Bretagne : un "convoi mortuaire" de ruches mortes pour protester contre "l'utilisation de pesticides"

Bretagne : un "convoi mortuaire" de ruches mortes pour protester contre "l'utilisation de pesticides"
300 apiculteurs participent à cette opération coup de poing en Bretagne (Illustration.

Orange avec AFP, publié le lundi 30 avril 2018 à 20h20

Près de 300 apiculteurs bretons ont entamé ce lundi un "convoi mortuaire" de ruches mortes du Morbihan à la Chambre d'agriculture régionale de Bretagne à Rennes pour dénoncer "l'utilisation de pesticides nocifs aux abeilles en agriculture".

Une action forte pour dénoncer "une hécatombe". "Cet hiver, au moins 20.000 colonies sont mortes en Bretagne.

Une véritable hécatombe comme on n'en a jamais connu", explique le syndicat des apiculteurs professionnels de Bretagne. Partis du Faouët (Morbihan) lundi, les apiculteurs feront étape les jours suivants dans plusieurs communes jusqu'à leur arrivée à Rennes, prévue vendredi.



"Des ruchers entiers, très beaux à l'automne, sont aujourd'hui particulièrement décimés.

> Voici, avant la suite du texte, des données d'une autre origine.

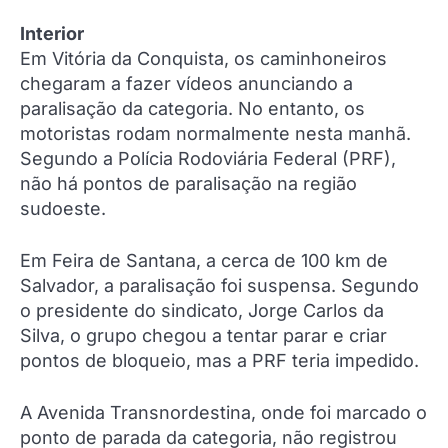
Interior
Em Vitória da Conquista, os caminhoneiros
chegaram a fazer vídeos anunciando a
paralisação da categoria. No entanto, os
motoristas rodam normalmente nesta manhã.
Segundo a Polícia Rodoviária Federal (PRF),
não há pontos de paralisação na região
sudoeste.
Em Feira de Santana, a cerca de 100 km de
Salvador, a paralisação foi suspensa. Segundo
o presidente do sindicato, Jorge Carlos da
Silva, o grupo chegou a tentar parar e criar
pontos de bloqueio, mas a PRF teria impedido.
A Avenida Transnordestina, onde foi marcado o
ponto de parada da categoria, não registrou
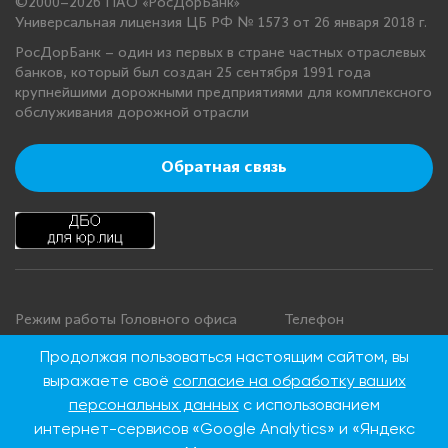
©2000–2026 ПАО «РосДорБанк»
Универсальная лицензия ЦБ РФ № 1573 от 26 января 2018 г.
РосДорБанк – один из первых в стране частных отраслевых
банков, который был создан 25 сентября 1991 года
крупнейшими дорожными предприятиями для комплексного
обслуживания дорожной отрасли
Обратная связь
Режим работы Головного офиса
Телефон
+7 495 276 00 22
Понедельник - четверг: с 9:00 до
Продолжая пользоваться настоящим сайтом, вы
18:00
8 800 100 00 22
выражаете своё
согласие на обработку ваших
Пятница: с 9:00 до 16:45
(Бесплатно по
персональных данных
с использованием
Суббота, воскресенье: выходные
России)
интернет-сервисов «Google Analytics» и «Яндекс
дни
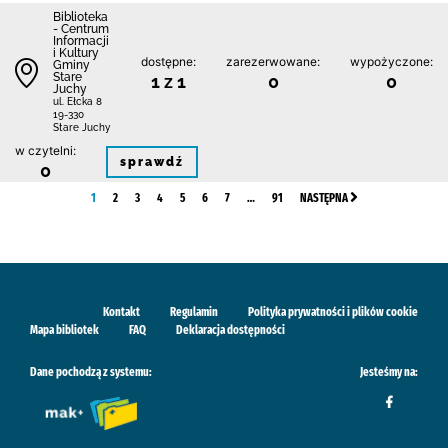
Biblioteka
- Centrum
Informacji
i Kultury
dostępne:
zarezerwowane:
wypożyczone:
Gminy
Stare
1 z 1
0
0
Juchy
ul. Ełcka 8
19-330
Stare Juchy
w czytelni:
sprawdź
0
1
2
3
4
5
6
7
…
91
NASTĘPNA
Kontakt
Regulamin
Polityka prywatności i plików cookie
Mapa bibliotek
FAQ
Deklaracja dostępności
Dane pochodzą z systemu:
Jesteśmy na:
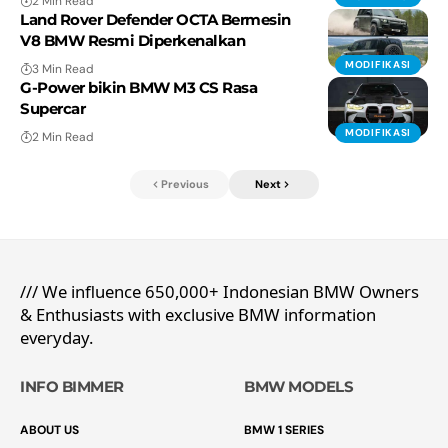
2 Min Read
Land Rover Defender OCTA Bermesin
V8 BMW Resmi Diperkenalkan
MODIFIKASI
3 Min Read
G-Power bikin BMW M3 CS Rasa
Supercar
MODIFIKASI
2 Min Read
Previous
Next
/// We influence 650,000+ Indonesian BMW Owners
& Enthusiasts with exclusive BMW information
everyday.
INFO BIMMER
BMW MODELS
ABOUT US
BMW 1 SERIES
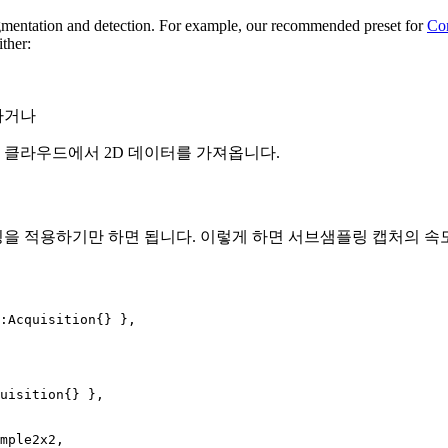
egmentation and detection. For example, our recommended preset for
Co
ither:
하거나
 클라우드에서 2D 데이터를 가져옵니다.
을 적용하기만 하면 됩니다. 이렇게 하면 서브샘플링 캡처의 속도
:
Acquisition
{}
},
uisition
{}
},
mple2x2
,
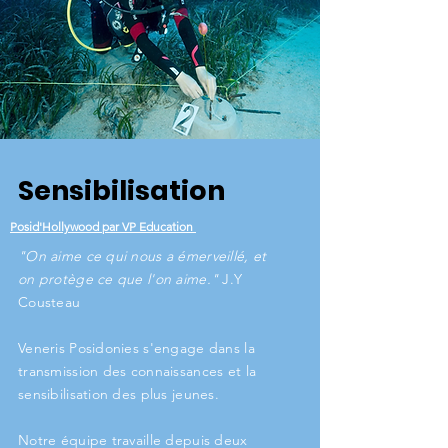
Sensibilisation
Posid'Hollywood par VP Education
"On aime ce qui nous a émerveillé, et
on protège ce que l'on aime."
J.Y
Cousteau
Veneris Posidonies s'engage dans la
transmission des connaissances et la
sensibilisation des plus jeunes.
Notre équipe travaille depuis deux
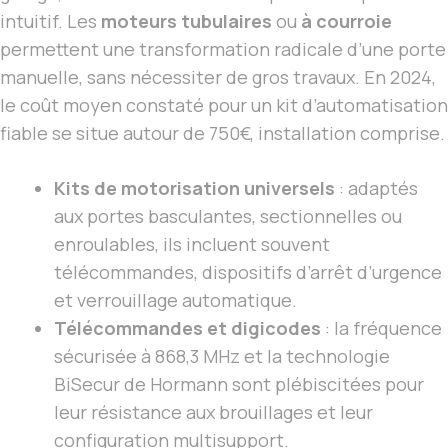
intuitif. Les
moteurs tubulaires
ou
à courroie
permettent une transformation radicale d’une porte
manuelle, sans nécessiter de gros travaux. En 2024,
le coût moyen constaté pour un kit d’automatisation
fiable se situe autour de 750€, installation comprise.
Kits de motorisation universels
: adaptés
aux portes basculantes, sectionnelles ou
enroulables, ils incluent souvent
télécommandes, dispositifs d’arrêt d’urgence
et verrouillage automatique.
Télécommandes et digicodes
: la fréquence
sécurisée à 868,3 MHz et la technologie
BiSecur de Hormann sont plébiscitées pour
leur résistance aux brouillages et leur
configuration multisupport.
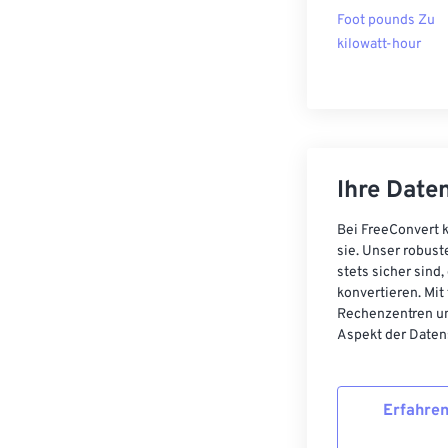
Foot pounds Zu
kilowatt-hour
Ihre Daten
Bei FreeConvert k
sie. Unser robust
stets sicher sind
konvertieren. Mit
Rechenzentren un
Aspekt der Datens
Erfahren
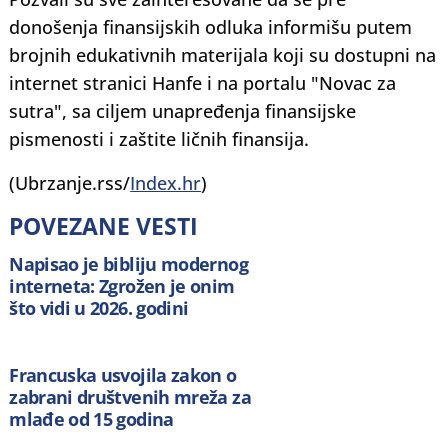
donošenja finansijskih odluka informišu putem
brojnih edukativnih materijala koji su dostupni na
internet stranici Hanfe i na portalu "Novac za
sutra", sa ciljem unapređenja finansijske
pismenosti i zaštite ličnih finansija.
(Ubrzanje.rss/
Index.hr
)
POVEZANE VESTI
Napisao je bibliju modernog
interneta: Zgrožen je onim
što vidi u 2026. godini
Francuska usvojila zakon o
zabrani društvenih mreža za
mlađe od 15 godina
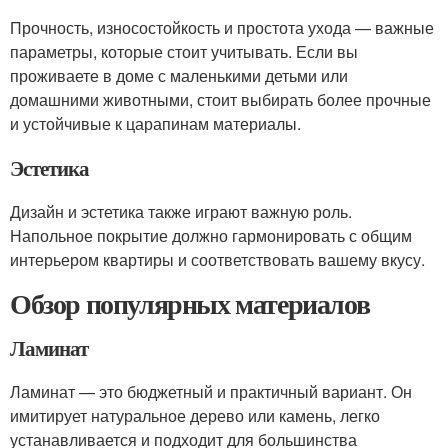
Прочность, износостойкость и простота ухода — важные
параметры, которые стоит учитывать. Если вы
проживаете в доме с маленькими детьми или
домашними животными, стоит выбирать более прочные
и устойчивые к царапинам материалы.
Эстетика
Дизайн и эстетика также играют важную роль.
Напольное покрытие должно гармонировать с общим
интерьером квартиры и соответствовать вашему вкусу.
Обзор популярных материалов
Ламинат
Ламинат — это бюджетный и практичный вариант. Он
имитирует натуральное дерево или камень, легко
устанавливается и подходит для большинства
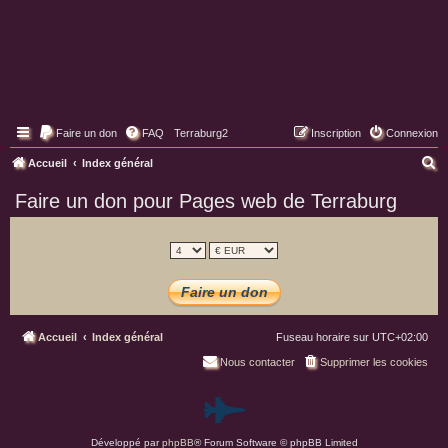
Faire un don
FAQ
Terraburg2
Inscription
Connexion
Pages web de Terraburg
R
Accueil
Index général
e
Faire un don pour Pages web de Terraburg
c
h
e
r
c
h
Accueil
Index général
Fuseau horaire sur
UTC+02:00
e
Nous contacter
Supprimer les cookies
r
P
Développé par
phpBB
® Forum Software © phpBB Limited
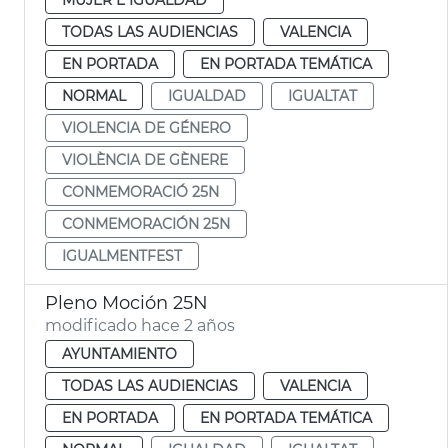
TODAS LAS AUDIENCIAS
VALENCIA
EN PORTADA
EN PORTADA TEMÁTICA
NORMAL
IGUALDAD
IGUALTAT
VIOLENCIA DE GÉNERO
VIOLÈNCIA DE GÈNERE
CONMEMORACIÓ 25N
CONMEMORACIÓN 25N
IGUALMENTFEST
Pleno Moción 25N
modificado hace 2 años
AYUNTAMIENTO
TODAS LAS AUDIENCIAS
VALENCIA
EN PORTADA
EN PORTADA TEMÁTICA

Les pertes sont particulièrement élevées dans le centre-Bretagne", constate Joël Nadan, du syndicat des apiculteurs de Bretagne. "Personnellement, quand je cumule les ruches dépeuplées, les orphelines, les bourdonneuses et autres non-viables, j'approche les 50% de perte. C'est du jamais vu depuis le début de ma carrière en 1984", explique l'apiculteur.


Jusqu'à 80% de pertes pour certains apiculteurs
"Des collègues plus jeunes (...) ont perdu jusqu'à plus de 80% de leur cheptel. Leur situation financière est dramatique : quasiment pas de récolte possible cette année et une reconstitution de leur cheptel plus qu'hypothétique", dénonce M. Nadan. Il déplore que l'Observatoire des mortalités, mis en place cette année par l'Etat, mène "des analyses en cas de suspicion de maladie ou parasite, mais aucune recherche, aucune analyse, aucun financement n'est prévu pour orienter vers une intoxication chimique, même dans les cas extrêmes".

"Nos ministres sont-ils aveugles, et sourds ? Ou simplement des marionnettes aux mains des firmes chimiques et de la FNSEA, syndicat qui défend la santé des firmes avant celles des agriculteurs", s'insurge le syndicat breton.

Des décisions pas encore suffisantes
Un Observatoire des Mortalités et des Affaiblissements de l'Abeille mellifère (OMAA), a été créé en région Bretagne et Pays de la Loire, à titre expérimental, jusqu'au 31 juillet 2019. Il a pour objet, selon le site de l'ESA (Epidémiosurveillance santé animale), de "mieux recenser les événements de santé observés dans les ruchers de la région".

Selon le syndicat, l'interdiction prochaine, décidée la semaine dernière par la Commission européenne, de trois néonicotinoïdes "est une bonne nouvelle" mais reste "très insuffisant". "Ces trois produits étaient déjà soumis à un moratoire en France sur certaines cultures et certains agriculteurs les avaient déjà remplacés par un autre néonicotinoïde qui reste autorisé par l'Europe". Une décision tout de même saluée par plusieurs personnalités politiques.